INSTRUCTION.
Please render each line of text in the data below as one string in a JSON list, skipping blank lines and leaving out the pictures.

++++ PROVIDED ENTRIES

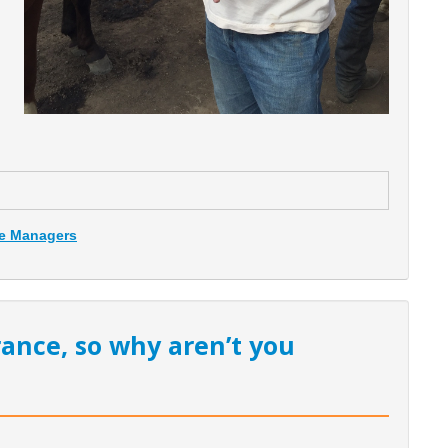
ce Managers
rance, so why aren’t you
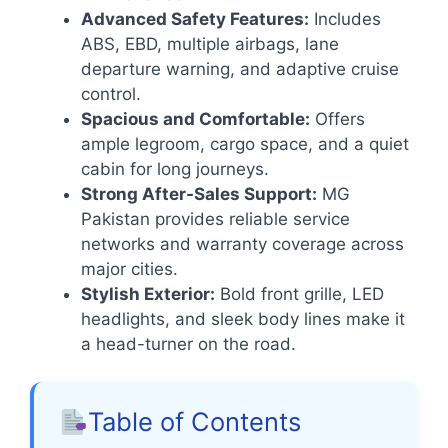
Advanced Safety Features:
Includes
ABS, EBD, multiple airbags, lane
departure warning, and adaptive cruise
control.
Spacious and Comfortable:
Offers
ample legroom, cargo space, and a quiet
cabin for long journeys.
Strong After-Sales Support:
MG
Pakistan provides reliable service
networks and warranty coverage across
major cities.
Stylish Exterior:
Bold front grille, LED
headlights, and sleek body lines make it
a head-turner on the road.
Table of Contents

++++++++

FINISHED TASK.
[
  "ce Managers",
  "rance, so why aren’t you",
  "Advanced Safety Features:",
  "Includes",
  "ABS, EBD, multiple airbags, lane",
  "departure warning, and adaptive cruise",
  "control.",
  "Spacious and Comfortable:",
  "Offers",
  "ample legroom, cargo space, and a quiet",
  "cabin for long journeys.",
  "Strong After-Sales Support:",
  "MG",
  "Pakistan provides reliable service",
  "networks and warranty coverage across",
  "major cities.",
  "Stylish Exterior:",
  "Bold front grille, LED",
  "headlights, and sleek body lines make it",
  "a head-turner on the road.",
  "Table of Contents"
]